● **SELECTED PASSAGE**:
“We were and continue to be able to meet any customer needs,” says an email from Andrea Grover of Enbridge Energy, the natural gas company behind the Sabal Trail Pipeline. “Operations was not affected by the hurricane impacts.”
When environmentalists in the region got word several years ago that a natural gas producer was building a 515-mile pipeline to send fracked gas from Alabama to Florida, they quickly organized.
In lawsuits and protests, they pointed out that much of the Sabal Trail Pipeline would run along the Floridan Aquifer, the state’s main source of drinking water. Because of the fragile geology in and around Florida, where sinkholes are unusually common, activists said that the aquifer could be damaged from pipeline operations or a pipeline accident.
While the Sabal Trail Pipeline representatives have countered that the pipeline can support itself for at least 150 feet, advocates and the news media documented several sinkholes that occurred during the construction process.

● **SOURCE MATERIAL**:
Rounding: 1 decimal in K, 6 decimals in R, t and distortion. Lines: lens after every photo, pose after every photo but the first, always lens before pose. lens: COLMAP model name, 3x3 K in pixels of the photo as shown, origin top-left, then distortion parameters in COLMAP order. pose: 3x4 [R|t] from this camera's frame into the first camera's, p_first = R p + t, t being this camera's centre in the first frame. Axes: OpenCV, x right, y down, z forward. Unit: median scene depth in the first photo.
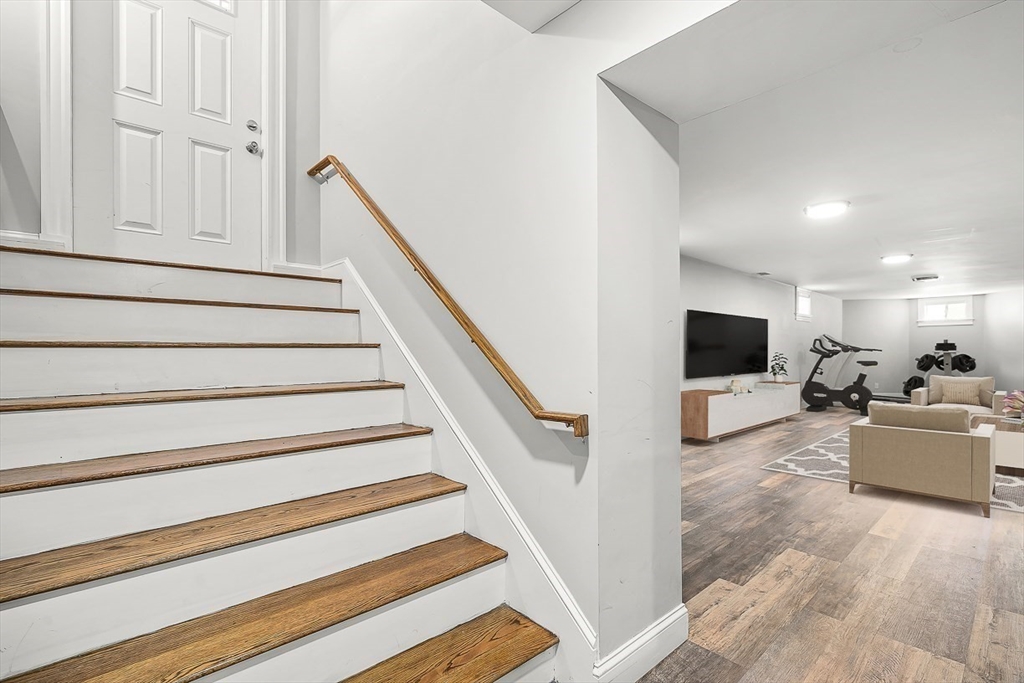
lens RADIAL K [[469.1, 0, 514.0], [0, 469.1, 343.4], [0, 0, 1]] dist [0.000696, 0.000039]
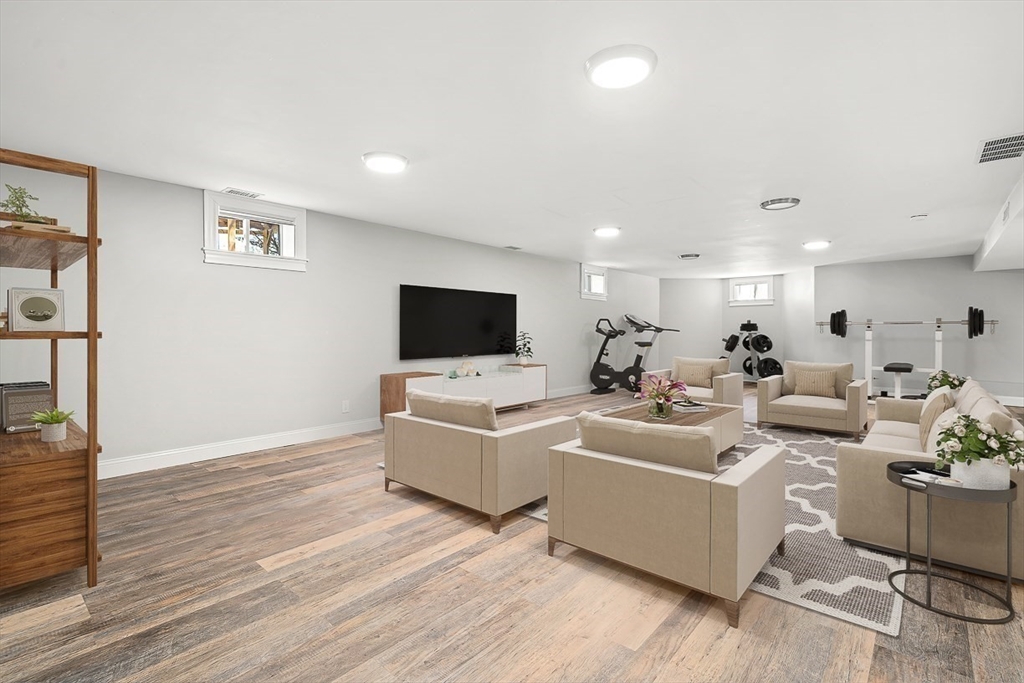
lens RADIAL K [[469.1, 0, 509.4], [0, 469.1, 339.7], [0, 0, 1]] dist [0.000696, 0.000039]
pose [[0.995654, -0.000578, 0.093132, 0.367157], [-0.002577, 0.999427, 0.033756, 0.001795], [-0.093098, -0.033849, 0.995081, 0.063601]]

● **PROBLEMS AND TASKS**:
[A] According to the Sabal Trail Pipeline passage, how long is the pipeline that carries fracked gas from Alabama to Florida?
[B] Write out the Sabal Trail Pipeline passage starting with "While the Sabal" and going on through "the construction process.".
[C] Extend the Sabal Trail Pipeline passage beyond its final sentence.

● **TASK-BY-TASK RESULTS**:
[A] 515 miles

[B]
While the Sabal Trail Pipeline representatives have countered that the pipeline can support itself for at least 150 feet, advocates and the news media documented several sinkholes that occurred during the construction process.

[C]
But federal regulators have typically taken a favorable view to the many oil and gas companies hoping to build more pipelines in recent years, and the Sabal Trail project would be no exception.
Only the Environmental Protection Agency had voiced concerns that the pipeline would destroy or affect an estimated 1,200 acres of land across the route, but the agency changed course at the end of 2015 after meeting with company representatives and looking “more closely” at the project.
Natural gas began flowing through the Sabal Trail Pipeline in June 2017. People like John Quarterman, a Georgia landowner and activist with WWALS Watershed Coalition, a group that aims to protect watersheds in Georgia and Florida, say that federal regulators are typically asleep at the wheel for these projects.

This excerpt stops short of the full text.